▶ [WHAT IS NEEDED]: Rewrite the part of the records that opens with the line containing "puffy clouds —" and closes with the line containing "[355, 94, 498, 196]", replacing "sandy" with "muddy" and leaving everything else unchanged. Return only those lines.

▶ [DATA]:
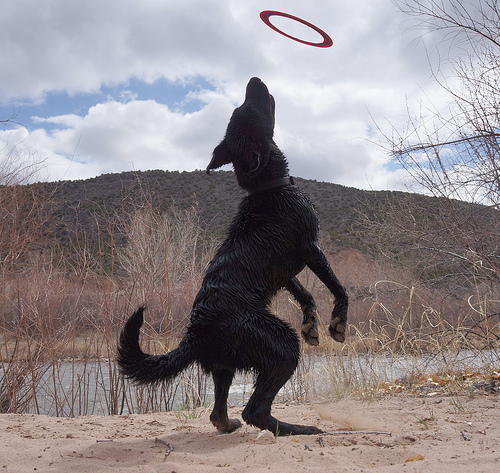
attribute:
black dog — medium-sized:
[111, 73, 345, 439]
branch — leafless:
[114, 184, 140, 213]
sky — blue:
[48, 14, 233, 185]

* * *

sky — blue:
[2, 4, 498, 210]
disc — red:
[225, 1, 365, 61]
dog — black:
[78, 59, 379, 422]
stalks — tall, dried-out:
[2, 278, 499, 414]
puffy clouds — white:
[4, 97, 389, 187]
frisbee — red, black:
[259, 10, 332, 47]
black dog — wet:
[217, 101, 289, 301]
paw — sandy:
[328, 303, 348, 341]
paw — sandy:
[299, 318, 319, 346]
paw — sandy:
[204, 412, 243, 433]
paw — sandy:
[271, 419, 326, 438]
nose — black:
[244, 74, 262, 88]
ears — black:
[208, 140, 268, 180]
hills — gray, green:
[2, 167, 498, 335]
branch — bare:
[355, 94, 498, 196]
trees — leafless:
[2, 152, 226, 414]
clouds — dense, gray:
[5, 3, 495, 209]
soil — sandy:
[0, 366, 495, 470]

▶ [EXERCISE SOLUTION]:
puffy clouds — white:
[4, 97, 389, 187]
frisbee — red, black:
[259, 10, 332, 47]
black dog — wet:
[217, 101, 289, 301]
paw — muddy:
[328, 303, 348, 341]
paw — muddy:
[299, 318, 319, 346]
paw — muddy:
[204, 412, 243, 433]
paw — muddy:
[271, 419, 326, 438]
nose — black:
[244, 74, 262, 88]
ears — black:
[208, 140, 268, 180]
hills — gray, green:
[2, 167, 498, 335]
branch — bare:
[355, 94, 498, 196]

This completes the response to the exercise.